# Internet Explorer Cause an Error



## yooper 27 (Nov 3, 2008)

Hello!
Would someone please help me with this problem?

While using Iternet Explorer 5.5 (O.S. is Windows ME) I click on an URL and shortly after it comes on screen, I get a lockup of the pc. When this happens, a message pops on screen saying: "Iexplorer has caused an error in MSHTML.DLL Iexplorer will now close."

At other times it will say the samething except the error will be in " JSCRIPT.DLL" . as well as other .DLL files.

These problems occur at random. it seems. 

I certainly will appreciate it very much, if I can get an answer as to what is causing these problems!


----------



## ekim68 (Jul 8, 2003)

I believe that ME used IE 6 and it's still available on the MS site. Have you tried any other browser?


----------



## flavallee (May 12, 2002)

*Internet Explorer 6.0 SP1* is the most current version that can be used with Windows 98SE and Windows ME.

According to your specs, you appear to be using a Dell computer that was introduced in 1997.

------------------------------------------------------------


----------



## yooper 27 (Nov 3, 2008)

ekim68 said:


> I believe that ME used IE 6 and it's still available on the MS site.

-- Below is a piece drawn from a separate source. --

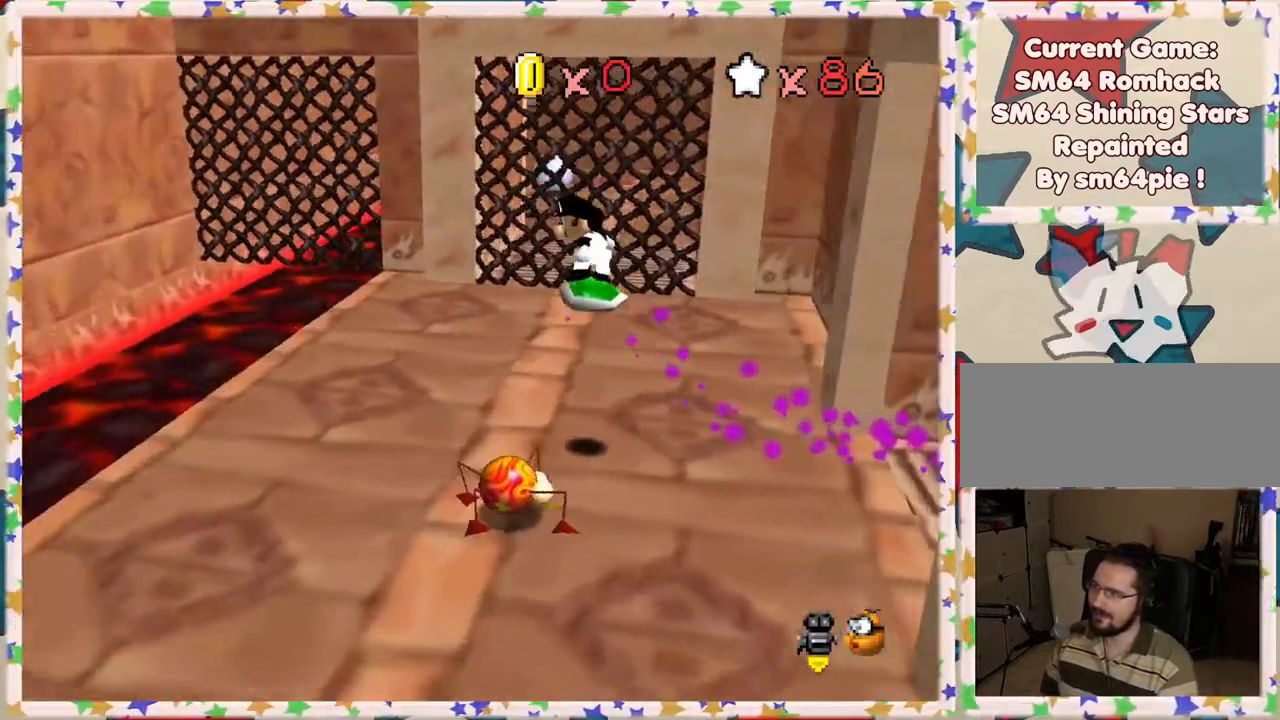
{"buttons": ["A"], "left_stick": "right", "events": [[150, "left_stick", "right"]]}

Have you tried any other browser?


Thanks for your reply!

I will check the Micrsoft site.

I''m using the browser Opera 10.50.


----------



## yooper 27 (Nov 3, 2008)

flavallee said:


> *Internet Explorer 6.0 SP1* is the most current version that can be used with Windows 98SE and Windows ME.
> 
> According to your specs, you appear to be using a Dell computer that was introduced in 1997.
> 
> ------------------------------------------------------------


Thanks for the information!

You are correct, my PC is a Dell and I bought it in 1997. I think I will retire it. I am tired of nursing it!


----------



## yooper 27 (Nov 3, 2008)

I have searched for IE6 download and cannot find any, even from the Microsoft site. I have and tried the download IE setup and don't get a reply. I used to get a reply and the complete download. I asume the site is closed.

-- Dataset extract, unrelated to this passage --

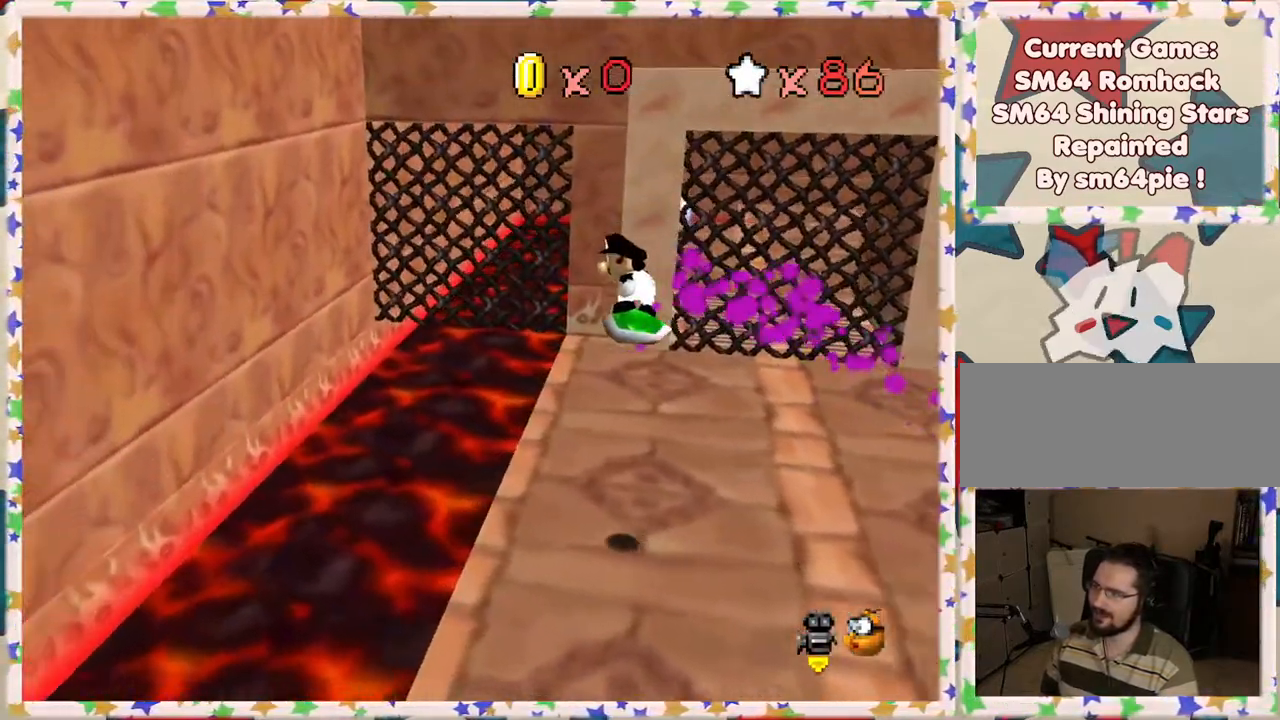
{"buttons": [], "left_stick": "up-right", "events": [[200, "A", "up"], [417, "left_stick", "up-right"]]}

Does anyone know where I can get a complete IE 6 download?


----------



## flavallee (May 12, 2002)

www.oldversion.com

-------------------------------------------------------


----------



## yooper 27 (Nov 3, 2008)

Thank you very much, Flavallee! I downloaded it.

Dede


----------



## flavallee (May 12, 2002)

yooper 27 said:


> Thank you very much, Flavallee! I downloaded it.
> 
> Dede


  :up:

---------------------------------------------------------


----------